### The records ###
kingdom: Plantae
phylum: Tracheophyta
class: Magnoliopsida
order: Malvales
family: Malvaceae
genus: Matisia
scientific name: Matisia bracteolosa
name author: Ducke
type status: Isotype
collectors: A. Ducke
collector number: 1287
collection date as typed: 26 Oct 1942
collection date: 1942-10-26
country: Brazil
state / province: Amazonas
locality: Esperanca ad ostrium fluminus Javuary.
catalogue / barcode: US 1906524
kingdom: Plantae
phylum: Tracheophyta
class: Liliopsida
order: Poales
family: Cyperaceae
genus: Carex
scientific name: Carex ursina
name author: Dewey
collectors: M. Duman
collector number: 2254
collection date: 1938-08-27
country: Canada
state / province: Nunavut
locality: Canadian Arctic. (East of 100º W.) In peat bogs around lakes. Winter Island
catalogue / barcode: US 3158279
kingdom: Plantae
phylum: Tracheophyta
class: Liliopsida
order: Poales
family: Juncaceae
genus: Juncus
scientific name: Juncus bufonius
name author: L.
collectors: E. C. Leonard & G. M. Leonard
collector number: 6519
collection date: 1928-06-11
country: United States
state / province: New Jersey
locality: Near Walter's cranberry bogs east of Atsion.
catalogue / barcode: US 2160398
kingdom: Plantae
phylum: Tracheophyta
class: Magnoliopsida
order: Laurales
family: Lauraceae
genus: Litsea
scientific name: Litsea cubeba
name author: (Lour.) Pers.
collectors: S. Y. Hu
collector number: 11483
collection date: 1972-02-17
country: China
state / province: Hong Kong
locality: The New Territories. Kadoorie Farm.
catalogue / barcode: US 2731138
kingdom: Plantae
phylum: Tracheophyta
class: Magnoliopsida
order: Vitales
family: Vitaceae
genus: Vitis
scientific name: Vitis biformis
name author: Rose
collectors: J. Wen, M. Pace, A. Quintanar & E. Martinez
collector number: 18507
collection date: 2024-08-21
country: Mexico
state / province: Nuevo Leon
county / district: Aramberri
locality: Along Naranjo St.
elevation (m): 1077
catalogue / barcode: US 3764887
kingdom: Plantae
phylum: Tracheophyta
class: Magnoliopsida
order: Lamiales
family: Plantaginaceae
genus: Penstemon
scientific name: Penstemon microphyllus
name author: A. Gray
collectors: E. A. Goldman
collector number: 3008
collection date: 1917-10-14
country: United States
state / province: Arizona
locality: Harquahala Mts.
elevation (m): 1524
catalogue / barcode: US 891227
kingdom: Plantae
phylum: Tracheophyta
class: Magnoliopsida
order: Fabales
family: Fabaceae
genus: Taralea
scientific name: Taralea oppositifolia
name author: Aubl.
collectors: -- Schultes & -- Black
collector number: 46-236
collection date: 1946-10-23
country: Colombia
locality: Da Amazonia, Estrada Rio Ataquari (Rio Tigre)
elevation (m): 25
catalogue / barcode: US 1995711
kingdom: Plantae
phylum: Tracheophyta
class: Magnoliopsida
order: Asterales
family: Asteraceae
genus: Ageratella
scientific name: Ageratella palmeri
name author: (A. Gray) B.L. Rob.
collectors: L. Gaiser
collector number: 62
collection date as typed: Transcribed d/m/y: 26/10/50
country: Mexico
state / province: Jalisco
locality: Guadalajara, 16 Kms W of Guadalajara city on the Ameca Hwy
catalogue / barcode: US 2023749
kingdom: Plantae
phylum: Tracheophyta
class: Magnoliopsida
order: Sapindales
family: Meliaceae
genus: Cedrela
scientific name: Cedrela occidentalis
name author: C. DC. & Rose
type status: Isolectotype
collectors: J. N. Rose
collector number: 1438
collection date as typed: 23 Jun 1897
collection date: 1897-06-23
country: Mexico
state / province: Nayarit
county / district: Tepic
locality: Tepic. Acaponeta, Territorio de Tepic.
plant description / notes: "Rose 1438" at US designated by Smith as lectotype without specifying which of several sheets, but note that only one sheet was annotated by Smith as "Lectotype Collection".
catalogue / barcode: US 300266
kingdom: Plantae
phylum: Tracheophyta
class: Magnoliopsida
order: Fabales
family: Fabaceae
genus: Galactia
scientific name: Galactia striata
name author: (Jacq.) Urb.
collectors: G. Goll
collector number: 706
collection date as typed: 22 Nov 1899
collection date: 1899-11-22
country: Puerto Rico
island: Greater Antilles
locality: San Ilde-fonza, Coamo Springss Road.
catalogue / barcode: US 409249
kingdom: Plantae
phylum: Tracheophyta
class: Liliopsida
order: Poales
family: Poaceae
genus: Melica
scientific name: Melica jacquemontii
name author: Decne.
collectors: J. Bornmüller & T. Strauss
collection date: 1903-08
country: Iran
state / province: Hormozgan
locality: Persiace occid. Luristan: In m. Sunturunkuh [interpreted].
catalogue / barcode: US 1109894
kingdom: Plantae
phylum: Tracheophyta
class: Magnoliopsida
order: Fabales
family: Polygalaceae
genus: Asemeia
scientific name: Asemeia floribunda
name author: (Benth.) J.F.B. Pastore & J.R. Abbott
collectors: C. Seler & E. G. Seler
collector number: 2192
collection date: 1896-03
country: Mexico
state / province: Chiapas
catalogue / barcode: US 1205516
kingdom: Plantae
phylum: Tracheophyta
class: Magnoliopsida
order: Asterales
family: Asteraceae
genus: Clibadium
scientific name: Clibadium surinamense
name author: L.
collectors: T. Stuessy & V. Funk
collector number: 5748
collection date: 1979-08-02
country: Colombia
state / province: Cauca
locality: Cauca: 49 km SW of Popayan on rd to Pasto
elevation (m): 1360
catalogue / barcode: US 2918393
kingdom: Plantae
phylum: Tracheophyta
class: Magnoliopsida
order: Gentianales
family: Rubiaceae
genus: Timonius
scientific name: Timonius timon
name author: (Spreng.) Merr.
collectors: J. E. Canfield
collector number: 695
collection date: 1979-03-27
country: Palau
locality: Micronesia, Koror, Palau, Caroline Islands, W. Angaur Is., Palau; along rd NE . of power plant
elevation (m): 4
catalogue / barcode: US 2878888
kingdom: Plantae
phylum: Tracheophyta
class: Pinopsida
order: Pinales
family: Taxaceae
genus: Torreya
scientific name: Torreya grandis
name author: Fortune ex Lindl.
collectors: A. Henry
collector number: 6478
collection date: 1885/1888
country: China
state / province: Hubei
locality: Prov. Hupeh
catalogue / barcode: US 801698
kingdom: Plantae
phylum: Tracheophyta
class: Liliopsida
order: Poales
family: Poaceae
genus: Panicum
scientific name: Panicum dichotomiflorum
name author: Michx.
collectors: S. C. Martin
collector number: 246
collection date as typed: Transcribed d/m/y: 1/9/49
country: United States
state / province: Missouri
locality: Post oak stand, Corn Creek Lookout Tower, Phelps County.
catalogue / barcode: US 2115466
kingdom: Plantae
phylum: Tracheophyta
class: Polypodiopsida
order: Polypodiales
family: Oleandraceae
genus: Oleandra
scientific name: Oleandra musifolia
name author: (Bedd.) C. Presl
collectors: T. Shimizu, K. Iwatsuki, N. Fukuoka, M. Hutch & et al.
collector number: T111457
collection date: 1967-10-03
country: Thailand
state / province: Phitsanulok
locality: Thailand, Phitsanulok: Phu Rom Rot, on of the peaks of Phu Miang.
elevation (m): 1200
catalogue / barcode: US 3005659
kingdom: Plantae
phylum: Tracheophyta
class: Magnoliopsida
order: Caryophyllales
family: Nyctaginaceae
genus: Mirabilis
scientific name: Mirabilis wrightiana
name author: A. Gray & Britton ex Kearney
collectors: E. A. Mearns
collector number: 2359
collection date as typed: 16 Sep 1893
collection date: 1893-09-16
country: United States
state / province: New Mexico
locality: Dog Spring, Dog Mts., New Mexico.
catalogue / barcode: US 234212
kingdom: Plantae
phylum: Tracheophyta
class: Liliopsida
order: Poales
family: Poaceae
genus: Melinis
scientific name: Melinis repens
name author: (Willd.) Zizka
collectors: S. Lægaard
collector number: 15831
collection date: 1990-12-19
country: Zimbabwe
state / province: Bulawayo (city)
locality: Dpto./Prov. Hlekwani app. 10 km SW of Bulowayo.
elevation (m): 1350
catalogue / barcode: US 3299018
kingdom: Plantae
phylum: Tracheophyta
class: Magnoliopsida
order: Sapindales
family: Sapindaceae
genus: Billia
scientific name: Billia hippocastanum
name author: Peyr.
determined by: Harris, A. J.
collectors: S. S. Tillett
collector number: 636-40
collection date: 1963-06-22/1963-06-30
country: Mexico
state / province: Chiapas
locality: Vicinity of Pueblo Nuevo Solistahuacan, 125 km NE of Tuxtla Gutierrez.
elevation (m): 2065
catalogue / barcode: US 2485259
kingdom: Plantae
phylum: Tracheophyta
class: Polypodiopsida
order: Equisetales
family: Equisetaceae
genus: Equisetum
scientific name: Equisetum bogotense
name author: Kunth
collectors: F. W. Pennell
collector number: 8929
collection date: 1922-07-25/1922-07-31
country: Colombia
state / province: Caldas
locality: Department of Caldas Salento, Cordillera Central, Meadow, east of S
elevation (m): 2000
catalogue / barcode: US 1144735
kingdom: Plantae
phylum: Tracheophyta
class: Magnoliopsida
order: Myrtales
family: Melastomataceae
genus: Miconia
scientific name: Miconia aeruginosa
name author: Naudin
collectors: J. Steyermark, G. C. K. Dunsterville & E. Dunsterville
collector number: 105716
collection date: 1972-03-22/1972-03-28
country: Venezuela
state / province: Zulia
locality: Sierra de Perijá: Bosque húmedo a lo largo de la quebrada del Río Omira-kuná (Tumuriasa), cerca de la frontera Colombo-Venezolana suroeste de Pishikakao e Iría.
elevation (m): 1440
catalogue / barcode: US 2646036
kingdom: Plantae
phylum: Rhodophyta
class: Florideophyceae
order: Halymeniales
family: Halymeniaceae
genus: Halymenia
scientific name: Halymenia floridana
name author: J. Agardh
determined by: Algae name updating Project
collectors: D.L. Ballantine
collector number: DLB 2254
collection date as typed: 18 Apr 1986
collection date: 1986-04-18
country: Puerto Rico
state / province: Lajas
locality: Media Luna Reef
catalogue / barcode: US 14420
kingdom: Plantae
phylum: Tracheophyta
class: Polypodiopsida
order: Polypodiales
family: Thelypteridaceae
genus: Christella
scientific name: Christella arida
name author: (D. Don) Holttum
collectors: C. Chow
###
> Exercise
Please change "country" to "nation" in the records from the line with "determined by: Harris, A. J." up to and including the line with "collector number: 8929", and give those lines again with nothing else altered.

> Full response
determined by: Harris, A. J.
collectors: S. S. Tillett
collector number: 636-40
collection date: 1963-06-22/1963-06-30
nation: Mexico
state / province: Chiapas
locality: Vicinity of Pueblo Nuevo Solistahuacan, 125 km NE of Tuxtla Gutierrez.
elevation (m): 2065
catalogue / barcode: US 2485259
kingdom: Plantae
phylum: Tracheophyta
class: Polypodiopsida
order: Equisetales
family: Equisetaceae
genus: Equisetum
scientific name: Equisetum bogotense
name author: Kunth
collectors: F. W. Pennell
collector number: 8929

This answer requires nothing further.